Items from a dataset

+ + + +

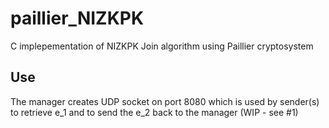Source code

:# paillier_NIZKPK
C implepementation of NIZKPK Join algorithm using Paillier cryptosystem

## Use
The manager creates UDP socket on port 8080 which is used by sender(s) to retrieve e_1 and to send the e_2 back to the manager (WIP - see #1)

+ + + +

Aim of the exercise: Give the data above back unchanged, except for the pictures.

Response to this task:
Source code

:# paillier_NIZKPK
C implepementation of NIZKPK Join algorithm using Paillier cryptosystem

## Use
The manager creates UDP socket on port 8080 which is used by sender(s) to retrieve e_1 and to send the e_2 back to the manager (WIP - see #1)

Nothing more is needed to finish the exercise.